**WORK INSTRUCTION**
Locate every line in the entries below that contains the string "Заходите", and copy each of those lines in full.

** EXCERPTED DATA follows **

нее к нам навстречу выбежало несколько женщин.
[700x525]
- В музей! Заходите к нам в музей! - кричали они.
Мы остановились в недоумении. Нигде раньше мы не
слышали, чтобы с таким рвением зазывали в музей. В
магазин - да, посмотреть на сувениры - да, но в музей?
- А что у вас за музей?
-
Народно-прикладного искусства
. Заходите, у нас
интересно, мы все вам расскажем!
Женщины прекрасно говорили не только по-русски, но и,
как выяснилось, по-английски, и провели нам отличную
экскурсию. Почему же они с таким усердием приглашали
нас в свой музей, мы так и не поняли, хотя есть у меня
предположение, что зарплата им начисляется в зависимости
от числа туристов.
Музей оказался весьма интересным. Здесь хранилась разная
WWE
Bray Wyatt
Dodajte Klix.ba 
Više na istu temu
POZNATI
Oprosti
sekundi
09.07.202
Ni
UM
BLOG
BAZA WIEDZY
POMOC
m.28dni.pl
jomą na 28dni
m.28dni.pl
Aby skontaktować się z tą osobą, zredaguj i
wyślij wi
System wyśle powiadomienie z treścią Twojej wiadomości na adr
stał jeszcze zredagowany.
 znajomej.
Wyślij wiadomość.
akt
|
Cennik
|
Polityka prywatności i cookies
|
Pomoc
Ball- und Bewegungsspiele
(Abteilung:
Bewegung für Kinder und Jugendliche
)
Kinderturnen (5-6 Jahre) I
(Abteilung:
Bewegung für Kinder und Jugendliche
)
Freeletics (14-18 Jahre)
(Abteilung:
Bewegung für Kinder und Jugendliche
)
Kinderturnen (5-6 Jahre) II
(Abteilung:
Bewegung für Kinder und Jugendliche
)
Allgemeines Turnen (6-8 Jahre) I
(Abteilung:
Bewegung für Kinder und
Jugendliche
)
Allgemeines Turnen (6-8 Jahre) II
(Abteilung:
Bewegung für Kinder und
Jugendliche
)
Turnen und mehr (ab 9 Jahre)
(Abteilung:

** End of EXCERPTED DATA **

**ANSWER TO THIS EXERCISE**
- В музей! Заходите к нам в музей! - кричали они.
. Заходите, у нас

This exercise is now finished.